The crystal structure of this tetrahedral protein cage confirms its organization. The cage was designed by scientist to self-assemble into this particular shape, an advance in protein design and assembly. Source: Todd Yeates





“There’s been a fair amount of work using viruses for trying to do these types of things, but generally viruses aren’t very amenable to further engineering,” said Todd Yeates of the University of California, Los Angeles, an author on the two new papers describing the methods. “The idea with these is that you can make a whole variety of cages and you have much more control over their size and shape.”

For a protein to self-assemble into a complex shape, Yeates and colleagues concluded, it must have two different interfaces that can bind to other similar proteins. Their method to achieve these double interfaces: attach two protein domains by a linker. Their first try at applying this didn’t work out; the geometry was off.

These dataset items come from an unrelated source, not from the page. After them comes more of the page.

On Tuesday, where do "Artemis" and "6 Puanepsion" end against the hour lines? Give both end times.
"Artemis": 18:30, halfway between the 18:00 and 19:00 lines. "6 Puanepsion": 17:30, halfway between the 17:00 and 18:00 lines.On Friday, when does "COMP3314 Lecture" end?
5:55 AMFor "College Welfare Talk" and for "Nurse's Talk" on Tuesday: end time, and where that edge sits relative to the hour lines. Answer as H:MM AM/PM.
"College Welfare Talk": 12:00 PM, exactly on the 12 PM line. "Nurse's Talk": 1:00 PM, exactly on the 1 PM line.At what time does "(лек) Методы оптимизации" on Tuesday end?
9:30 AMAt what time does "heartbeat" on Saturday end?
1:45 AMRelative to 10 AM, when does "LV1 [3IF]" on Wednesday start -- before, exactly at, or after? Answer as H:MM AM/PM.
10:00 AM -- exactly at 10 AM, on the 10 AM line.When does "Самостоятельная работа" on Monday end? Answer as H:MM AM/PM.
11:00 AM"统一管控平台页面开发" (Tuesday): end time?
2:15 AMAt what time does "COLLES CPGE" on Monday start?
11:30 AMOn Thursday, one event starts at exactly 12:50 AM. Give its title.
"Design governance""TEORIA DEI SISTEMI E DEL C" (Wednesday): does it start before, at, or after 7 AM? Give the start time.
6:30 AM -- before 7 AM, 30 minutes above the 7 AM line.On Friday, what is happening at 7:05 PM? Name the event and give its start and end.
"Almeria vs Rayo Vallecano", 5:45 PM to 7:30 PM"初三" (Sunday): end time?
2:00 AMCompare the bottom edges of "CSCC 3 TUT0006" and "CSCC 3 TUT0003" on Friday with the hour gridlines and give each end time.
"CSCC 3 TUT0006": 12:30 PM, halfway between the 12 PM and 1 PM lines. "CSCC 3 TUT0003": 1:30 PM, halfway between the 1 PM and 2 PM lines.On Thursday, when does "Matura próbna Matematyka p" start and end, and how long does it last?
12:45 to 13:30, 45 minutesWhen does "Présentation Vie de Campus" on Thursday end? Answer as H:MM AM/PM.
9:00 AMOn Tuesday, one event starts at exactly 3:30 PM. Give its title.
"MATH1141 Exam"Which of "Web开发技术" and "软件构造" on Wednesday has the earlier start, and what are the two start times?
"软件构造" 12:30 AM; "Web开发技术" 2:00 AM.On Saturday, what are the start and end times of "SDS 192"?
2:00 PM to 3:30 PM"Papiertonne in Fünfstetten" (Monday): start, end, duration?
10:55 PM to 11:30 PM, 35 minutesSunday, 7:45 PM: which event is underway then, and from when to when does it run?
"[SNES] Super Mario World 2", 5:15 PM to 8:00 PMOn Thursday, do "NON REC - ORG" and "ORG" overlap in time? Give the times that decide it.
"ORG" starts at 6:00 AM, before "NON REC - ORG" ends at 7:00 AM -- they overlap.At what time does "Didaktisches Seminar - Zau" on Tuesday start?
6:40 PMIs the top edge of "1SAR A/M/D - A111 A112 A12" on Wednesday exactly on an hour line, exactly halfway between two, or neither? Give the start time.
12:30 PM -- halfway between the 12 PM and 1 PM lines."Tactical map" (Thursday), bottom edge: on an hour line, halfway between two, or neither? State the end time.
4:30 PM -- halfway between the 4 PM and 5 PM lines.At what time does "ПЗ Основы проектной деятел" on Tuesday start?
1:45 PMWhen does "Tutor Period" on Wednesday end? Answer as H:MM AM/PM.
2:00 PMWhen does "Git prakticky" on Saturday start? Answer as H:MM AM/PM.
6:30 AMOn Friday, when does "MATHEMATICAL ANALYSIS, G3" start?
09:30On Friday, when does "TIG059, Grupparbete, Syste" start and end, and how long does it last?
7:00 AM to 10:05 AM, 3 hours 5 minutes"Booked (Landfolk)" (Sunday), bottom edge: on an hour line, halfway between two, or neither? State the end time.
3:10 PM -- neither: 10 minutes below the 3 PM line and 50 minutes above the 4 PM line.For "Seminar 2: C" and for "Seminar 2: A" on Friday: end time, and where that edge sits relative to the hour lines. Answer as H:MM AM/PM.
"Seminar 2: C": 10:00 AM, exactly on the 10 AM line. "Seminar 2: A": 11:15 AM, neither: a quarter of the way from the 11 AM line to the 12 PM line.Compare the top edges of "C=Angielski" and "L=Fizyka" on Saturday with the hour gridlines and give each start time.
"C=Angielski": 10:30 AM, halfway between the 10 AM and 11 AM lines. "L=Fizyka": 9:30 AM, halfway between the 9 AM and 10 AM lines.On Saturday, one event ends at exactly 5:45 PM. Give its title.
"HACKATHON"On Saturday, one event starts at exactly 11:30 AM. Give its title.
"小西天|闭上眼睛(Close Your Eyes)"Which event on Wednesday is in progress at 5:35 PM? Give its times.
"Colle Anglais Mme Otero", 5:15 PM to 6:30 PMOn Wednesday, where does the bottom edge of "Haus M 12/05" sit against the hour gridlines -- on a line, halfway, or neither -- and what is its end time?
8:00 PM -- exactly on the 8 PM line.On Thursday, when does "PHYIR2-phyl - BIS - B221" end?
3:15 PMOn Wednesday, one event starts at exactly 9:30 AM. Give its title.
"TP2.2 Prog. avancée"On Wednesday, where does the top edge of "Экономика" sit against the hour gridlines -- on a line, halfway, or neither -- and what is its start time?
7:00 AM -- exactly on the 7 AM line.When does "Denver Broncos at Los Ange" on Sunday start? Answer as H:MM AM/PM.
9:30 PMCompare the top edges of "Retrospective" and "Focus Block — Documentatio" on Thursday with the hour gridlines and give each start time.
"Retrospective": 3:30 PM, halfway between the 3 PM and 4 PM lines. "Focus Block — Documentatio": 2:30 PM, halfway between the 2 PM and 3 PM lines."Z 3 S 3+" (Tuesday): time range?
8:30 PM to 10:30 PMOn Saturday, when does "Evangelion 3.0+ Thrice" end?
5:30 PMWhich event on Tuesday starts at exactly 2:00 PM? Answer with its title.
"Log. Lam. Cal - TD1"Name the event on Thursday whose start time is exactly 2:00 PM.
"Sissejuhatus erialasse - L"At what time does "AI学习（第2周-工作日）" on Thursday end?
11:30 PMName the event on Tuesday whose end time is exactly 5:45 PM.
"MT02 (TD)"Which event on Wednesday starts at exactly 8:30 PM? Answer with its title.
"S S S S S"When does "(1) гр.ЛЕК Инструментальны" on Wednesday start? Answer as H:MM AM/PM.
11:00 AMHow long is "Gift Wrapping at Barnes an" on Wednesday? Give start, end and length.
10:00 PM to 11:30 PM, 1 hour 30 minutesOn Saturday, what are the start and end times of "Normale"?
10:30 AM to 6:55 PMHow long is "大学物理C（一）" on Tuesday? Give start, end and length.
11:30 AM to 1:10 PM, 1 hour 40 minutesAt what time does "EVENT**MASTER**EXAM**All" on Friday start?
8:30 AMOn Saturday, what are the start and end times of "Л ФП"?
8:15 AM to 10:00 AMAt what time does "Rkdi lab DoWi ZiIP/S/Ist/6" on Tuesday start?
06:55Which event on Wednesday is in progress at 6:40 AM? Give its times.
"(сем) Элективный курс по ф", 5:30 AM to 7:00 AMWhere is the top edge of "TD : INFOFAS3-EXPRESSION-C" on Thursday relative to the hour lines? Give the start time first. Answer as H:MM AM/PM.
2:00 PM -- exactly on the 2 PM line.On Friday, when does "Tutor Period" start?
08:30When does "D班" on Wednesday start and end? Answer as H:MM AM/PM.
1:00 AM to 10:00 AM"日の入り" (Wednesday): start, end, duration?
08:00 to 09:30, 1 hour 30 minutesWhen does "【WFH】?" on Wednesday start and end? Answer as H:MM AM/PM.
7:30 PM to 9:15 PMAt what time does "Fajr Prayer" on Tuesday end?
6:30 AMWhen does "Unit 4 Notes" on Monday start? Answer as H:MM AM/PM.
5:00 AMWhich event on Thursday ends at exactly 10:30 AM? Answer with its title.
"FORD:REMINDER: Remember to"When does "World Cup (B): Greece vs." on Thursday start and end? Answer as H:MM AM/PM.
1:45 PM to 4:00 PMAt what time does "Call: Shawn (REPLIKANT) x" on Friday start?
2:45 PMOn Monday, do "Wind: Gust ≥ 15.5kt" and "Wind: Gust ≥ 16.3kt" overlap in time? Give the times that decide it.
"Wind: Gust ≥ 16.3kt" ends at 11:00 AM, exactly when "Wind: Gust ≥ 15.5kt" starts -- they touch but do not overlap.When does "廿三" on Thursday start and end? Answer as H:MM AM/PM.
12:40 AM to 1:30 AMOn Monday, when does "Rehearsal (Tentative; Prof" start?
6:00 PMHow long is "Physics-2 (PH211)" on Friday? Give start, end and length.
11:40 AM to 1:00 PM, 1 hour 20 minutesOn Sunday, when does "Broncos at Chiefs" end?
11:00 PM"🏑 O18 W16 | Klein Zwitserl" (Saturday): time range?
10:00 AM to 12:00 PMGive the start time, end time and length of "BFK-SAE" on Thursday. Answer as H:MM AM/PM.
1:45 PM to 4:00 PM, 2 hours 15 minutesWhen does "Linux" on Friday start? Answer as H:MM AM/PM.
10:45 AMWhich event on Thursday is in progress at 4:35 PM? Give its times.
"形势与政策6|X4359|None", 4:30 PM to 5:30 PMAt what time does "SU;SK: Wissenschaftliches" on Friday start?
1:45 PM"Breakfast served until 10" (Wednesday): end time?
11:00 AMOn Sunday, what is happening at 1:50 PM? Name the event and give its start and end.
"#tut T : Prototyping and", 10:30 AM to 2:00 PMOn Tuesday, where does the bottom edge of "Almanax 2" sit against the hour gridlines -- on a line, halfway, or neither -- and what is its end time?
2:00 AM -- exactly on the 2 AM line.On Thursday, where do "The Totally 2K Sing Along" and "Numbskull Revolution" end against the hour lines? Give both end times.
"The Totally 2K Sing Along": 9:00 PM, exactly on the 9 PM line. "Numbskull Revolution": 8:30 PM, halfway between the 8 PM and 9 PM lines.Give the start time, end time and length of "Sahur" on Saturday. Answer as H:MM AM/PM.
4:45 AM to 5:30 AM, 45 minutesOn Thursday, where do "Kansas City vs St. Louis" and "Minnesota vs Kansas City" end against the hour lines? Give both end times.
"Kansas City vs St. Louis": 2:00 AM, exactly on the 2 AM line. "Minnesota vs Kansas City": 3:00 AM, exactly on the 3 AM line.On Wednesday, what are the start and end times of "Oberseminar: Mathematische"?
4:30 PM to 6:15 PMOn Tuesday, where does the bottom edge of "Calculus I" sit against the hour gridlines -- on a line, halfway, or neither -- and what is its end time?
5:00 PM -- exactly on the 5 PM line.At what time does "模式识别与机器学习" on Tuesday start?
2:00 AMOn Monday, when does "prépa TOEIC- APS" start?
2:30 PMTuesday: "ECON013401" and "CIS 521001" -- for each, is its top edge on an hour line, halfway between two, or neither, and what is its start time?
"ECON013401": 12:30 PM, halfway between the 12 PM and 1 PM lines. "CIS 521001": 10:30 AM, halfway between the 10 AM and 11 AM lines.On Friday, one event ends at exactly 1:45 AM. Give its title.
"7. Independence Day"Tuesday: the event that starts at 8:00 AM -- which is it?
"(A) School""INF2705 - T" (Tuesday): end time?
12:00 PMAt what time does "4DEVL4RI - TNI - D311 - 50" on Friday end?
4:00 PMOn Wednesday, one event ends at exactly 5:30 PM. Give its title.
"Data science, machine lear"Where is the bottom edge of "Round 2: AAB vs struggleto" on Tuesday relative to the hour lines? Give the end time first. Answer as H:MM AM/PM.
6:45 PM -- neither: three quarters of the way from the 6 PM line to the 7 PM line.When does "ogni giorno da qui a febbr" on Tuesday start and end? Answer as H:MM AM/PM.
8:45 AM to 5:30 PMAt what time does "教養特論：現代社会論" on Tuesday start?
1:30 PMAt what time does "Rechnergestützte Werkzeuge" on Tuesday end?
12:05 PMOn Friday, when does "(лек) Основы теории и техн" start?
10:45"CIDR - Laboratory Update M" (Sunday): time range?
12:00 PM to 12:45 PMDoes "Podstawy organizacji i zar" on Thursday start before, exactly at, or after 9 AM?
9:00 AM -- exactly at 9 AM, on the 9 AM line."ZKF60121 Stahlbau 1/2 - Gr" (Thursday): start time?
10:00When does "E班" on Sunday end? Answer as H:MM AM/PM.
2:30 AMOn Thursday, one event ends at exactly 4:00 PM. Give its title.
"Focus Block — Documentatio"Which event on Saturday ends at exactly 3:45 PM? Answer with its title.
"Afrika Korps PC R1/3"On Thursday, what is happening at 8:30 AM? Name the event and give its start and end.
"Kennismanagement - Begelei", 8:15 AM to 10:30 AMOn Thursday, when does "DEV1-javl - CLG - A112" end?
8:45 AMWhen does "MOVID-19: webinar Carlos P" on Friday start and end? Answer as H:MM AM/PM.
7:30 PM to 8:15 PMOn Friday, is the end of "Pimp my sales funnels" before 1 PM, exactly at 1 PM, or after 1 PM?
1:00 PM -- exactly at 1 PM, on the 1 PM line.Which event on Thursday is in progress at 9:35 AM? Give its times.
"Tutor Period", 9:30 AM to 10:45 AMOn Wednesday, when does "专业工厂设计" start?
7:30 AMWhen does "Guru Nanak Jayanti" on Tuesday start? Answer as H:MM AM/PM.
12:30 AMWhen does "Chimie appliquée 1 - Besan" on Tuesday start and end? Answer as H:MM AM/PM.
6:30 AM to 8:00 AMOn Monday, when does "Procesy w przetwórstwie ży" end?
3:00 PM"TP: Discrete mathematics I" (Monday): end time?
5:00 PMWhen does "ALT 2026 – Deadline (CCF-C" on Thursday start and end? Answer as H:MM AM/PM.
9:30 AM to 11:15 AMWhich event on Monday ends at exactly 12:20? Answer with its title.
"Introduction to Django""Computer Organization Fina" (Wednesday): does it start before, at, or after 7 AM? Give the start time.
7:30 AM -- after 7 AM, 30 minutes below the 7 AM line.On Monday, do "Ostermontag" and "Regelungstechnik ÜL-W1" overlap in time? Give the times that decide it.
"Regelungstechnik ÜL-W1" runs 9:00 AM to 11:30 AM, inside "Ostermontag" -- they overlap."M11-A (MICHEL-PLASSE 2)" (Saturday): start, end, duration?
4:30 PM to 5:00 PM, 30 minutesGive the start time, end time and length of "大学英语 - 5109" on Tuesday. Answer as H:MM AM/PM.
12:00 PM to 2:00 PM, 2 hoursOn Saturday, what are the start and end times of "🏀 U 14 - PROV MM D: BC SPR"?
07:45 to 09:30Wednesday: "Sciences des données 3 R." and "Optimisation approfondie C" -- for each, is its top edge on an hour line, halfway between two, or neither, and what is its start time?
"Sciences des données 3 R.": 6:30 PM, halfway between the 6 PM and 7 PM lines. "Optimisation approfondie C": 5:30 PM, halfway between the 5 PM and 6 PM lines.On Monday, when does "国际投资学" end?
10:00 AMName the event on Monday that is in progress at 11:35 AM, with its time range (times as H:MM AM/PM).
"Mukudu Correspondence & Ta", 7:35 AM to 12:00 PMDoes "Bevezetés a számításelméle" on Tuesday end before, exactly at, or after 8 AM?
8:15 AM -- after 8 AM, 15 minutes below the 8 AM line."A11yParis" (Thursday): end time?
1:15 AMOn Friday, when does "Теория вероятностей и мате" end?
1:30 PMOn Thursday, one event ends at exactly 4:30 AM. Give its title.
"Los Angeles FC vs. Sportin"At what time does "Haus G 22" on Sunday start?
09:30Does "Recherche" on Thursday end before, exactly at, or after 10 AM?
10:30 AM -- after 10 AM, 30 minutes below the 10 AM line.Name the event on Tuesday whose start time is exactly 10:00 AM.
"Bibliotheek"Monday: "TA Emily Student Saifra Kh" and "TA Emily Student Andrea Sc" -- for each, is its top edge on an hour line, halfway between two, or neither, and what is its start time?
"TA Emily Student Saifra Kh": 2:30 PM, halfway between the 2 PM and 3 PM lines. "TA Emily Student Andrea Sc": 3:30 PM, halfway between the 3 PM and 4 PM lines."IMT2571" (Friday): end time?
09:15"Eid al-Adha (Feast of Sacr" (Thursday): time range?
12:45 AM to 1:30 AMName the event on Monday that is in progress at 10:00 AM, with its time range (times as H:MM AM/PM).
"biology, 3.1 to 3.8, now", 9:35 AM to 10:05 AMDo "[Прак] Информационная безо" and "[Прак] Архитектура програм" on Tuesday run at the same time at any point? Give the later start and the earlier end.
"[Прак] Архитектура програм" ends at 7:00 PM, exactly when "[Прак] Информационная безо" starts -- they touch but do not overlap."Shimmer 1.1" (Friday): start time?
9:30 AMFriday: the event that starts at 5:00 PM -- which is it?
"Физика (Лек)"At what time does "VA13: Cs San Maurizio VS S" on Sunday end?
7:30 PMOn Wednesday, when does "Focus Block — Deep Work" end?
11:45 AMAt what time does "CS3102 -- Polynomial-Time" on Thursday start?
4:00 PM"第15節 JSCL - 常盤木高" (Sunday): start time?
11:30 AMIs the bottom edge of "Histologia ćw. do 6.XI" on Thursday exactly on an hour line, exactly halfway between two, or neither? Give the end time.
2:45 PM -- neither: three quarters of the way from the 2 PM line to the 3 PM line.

But in their latest attempt, which is reported in the May 31 issue of Science (1), the proteins self-assemble into a hollow tetrahedron.

“Things are really starting to turn the corner now with being able to design assemblies more easily, but there’s still a fair amount of trial and error,” said Yeates.

In a separate paper published in the same issue of Science (2), a team of University of Washington researchers led by David Baker and Neil King—a former student of Yeates’—reported a different approach to the design process. Rather than attaching two protein domains to create two binding interfaces, they relied on only one existing protein. Then, they used a computer program to add a second binding interface to the protein. Like the UCLA team, they created a tetrahedral cage, as verified by electron micrograph and crystallography.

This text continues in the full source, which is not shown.